Cheapest Flights Within K Stops medium

Problem Statement

You are given a directed graph with n nodes labeled from 0 to n - 1 where each node represents a city. You are also given edges, where edges[i] = [fromi, toi, pricei] represents a flight from city fromi to city toi with cost pricei.

You are also given three integers src, dst, and k. Return the cheapest price from src to dst with at most k stops. If there is no such route, return -1.

Example 1

Input: n = 3, edges = [[0,1,100],[1,2,100],[0,2,500]], src = 0, dst = 2, k = 1

Output: 200

Explanation: The cheapest price from city 0 to city 2 with at most 1 stop costs 200, as represented by the path: 0 -> 1 -> 2.

Example 2

Input: n = 3, edges = [[0,1,100],[1,2,100],[0,2,500]], src = 0, dst = 2, k = 0

Output: 500

Explanation: The cheapest price from city 0 to city 2 with at most 0 stops is 500.

Steps

  1. Initialization: Create a distance array dist of size n initialized with Infinity, except for dist[src] = 0. Also create an array stops to track the number of stops taken to reach each node. Initialize it with Infinity except stops[src] = 0.

  2. Iteration: Iterate k + 1 times (0 to k stops). In each iteration:

    • Create a new distance array newDist to avoid modifying the distances during the current iteration.
    • Iterate through all the edges.
    • For each edge [from, to, price], if dist[from] is not Infinity (meaning we've reached from node) and stops[from] + 1 <= k, we update newDist[to] with the minimum of newDist[to] and dist[from] + price. Also update stops[to] with stops[from] + 1.
  3. Update Distances: After each iteration, update dist with newDist.

• [Task instructions]
1. Retype the passage from the cheapest-flights problem between "Cheapest Flights Within" and "route, return -1.", inclusive.
2. Translate this sentence from the cheapest-flights problem into Spanish: "If there is no such route, return -1."
3. Proceed with the cheapest-flights problem write-up from the point where it stops.

• [Supplied data]
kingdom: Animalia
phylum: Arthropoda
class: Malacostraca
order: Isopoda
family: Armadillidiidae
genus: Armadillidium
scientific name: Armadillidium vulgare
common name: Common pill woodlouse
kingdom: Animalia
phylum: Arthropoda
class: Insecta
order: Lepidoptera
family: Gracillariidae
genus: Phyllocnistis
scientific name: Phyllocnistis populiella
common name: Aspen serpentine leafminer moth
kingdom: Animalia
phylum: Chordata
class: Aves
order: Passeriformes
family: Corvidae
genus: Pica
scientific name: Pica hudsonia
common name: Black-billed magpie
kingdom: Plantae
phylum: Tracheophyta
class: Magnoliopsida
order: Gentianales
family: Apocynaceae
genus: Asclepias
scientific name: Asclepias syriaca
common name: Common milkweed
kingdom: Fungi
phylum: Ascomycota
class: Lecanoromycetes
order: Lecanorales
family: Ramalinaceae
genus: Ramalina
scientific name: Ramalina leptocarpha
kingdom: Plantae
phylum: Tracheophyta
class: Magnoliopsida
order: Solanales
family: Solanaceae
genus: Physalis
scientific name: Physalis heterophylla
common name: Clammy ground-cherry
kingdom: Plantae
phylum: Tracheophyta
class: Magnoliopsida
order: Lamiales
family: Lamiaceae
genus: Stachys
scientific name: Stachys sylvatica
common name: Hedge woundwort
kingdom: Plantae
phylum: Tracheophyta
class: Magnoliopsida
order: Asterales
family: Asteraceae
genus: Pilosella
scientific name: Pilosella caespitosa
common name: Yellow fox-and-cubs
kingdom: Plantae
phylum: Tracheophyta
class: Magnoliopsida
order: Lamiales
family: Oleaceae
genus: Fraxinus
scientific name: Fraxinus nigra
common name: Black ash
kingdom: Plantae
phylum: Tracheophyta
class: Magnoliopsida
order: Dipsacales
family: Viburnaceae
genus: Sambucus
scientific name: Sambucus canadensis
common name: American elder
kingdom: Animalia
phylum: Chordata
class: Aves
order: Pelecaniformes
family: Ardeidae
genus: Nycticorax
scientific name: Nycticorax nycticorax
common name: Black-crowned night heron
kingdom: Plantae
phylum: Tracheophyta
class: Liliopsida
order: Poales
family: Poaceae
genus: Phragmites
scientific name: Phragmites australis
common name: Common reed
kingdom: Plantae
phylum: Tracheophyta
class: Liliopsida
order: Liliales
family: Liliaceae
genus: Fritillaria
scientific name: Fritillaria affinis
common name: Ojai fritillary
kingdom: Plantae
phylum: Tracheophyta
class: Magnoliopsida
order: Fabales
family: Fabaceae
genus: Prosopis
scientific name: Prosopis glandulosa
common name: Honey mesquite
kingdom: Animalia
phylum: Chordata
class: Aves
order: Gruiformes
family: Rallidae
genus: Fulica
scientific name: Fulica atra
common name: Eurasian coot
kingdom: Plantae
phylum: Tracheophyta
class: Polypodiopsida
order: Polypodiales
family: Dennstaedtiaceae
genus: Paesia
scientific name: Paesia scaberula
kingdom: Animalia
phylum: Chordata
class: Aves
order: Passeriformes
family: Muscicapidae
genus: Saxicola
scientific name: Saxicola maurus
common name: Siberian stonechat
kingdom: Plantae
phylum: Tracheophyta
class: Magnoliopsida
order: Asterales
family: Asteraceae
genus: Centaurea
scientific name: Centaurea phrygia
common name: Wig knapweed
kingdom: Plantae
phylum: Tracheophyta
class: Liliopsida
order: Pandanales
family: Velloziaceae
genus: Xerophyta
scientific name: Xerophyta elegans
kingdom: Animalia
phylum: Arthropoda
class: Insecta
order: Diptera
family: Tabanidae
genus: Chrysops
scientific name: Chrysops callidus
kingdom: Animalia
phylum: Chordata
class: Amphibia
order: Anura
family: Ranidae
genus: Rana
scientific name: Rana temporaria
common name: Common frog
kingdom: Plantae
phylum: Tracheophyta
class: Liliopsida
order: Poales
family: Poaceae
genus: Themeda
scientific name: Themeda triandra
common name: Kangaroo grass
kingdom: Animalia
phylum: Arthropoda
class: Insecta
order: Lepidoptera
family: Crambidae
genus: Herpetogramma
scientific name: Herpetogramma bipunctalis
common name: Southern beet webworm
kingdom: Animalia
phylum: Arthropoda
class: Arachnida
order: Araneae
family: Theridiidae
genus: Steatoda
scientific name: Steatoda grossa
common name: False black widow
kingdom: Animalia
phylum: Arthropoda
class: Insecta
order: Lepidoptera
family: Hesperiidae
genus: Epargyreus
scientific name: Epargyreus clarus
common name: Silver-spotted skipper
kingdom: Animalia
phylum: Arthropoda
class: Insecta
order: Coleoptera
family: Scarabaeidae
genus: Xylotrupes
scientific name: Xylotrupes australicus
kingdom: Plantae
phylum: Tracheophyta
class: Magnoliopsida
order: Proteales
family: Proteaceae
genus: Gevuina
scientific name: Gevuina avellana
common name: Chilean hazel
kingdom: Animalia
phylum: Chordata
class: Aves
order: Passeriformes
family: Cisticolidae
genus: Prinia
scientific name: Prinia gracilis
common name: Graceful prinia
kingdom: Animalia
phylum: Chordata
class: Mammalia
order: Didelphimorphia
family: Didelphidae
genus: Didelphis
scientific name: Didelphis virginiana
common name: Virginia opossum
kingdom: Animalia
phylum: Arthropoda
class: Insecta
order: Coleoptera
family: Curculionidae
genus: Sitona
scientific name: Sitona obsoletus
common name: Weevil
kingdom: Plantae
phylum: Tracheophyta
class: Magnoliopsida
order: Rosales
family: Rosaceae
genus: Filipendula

• [Results]
1.
Cheapest Flights Within K Stops medium

Problem Statement

You are given a directed graph with n nodes labeled from 0 to n - 1 where each node represents a city. You are also given edges, where edges[i] = [fromi, toi, pricei] represents a flight from city fromi to city toi with cost pricei.

You are also given three integers src, dst, and k. Return the cheapest price from src to dst with at most k stops. If there is no such route, return -1.

2. Si no existe tal ruta, devuelve -1.

3.
  4. Return Result: After k+1 iterations, return dist[dst] if it's less than Infinity; otherwise return -1.

Explanation

This solution uses Dijkstra's algorithm with a modification to limit the number of stops. The outer loop iterates through the number of stops. The inner loop updates the distances to each node considering the current stop limit. By using a separate newDist array in each iteration we ensure we are always using the shortest distances from the previous iteration. This prevents errors where we might update a node's distance multiple times in the same iteration with longer paths.

Code

function findCheapestPrice(n: number, flights: number[][], src: number, dst: number, k: number): number {
    const dist: number[] = new Array(n).fill(Infinity);
    const stops: number[] = new Array(n).fill(Infinity);
    dist[src] = 0;
    stops[src] = 0;

    for (let i = 0; i <= k; i++) {
        const newDist: number[] = new Array(n).fill(Infinity);
        for (const [from, to, price] of flights) {
            if (dist[from] !== Infinity && stops[from] + 1 <= k) {
                newDist[to] = Math.min(newDist[to], dist[from] + price);
                stops[to] = Math.min(stops[to], stops[from] + 1);
            }
        }
        dist.forEach((d, i) => dist[i] = newDist[i]);

    }

    return dist[dst] === Infinity ? -1 : dist[dst];
};

Complexity

  • Time Complexity: O(E * (k + 1)), where E is the number of edges. The nested loops iterate through the edges multiple times.
  • Space Complexity: O(N), where N is the number of nodes. The dist and stops arrays take linear space.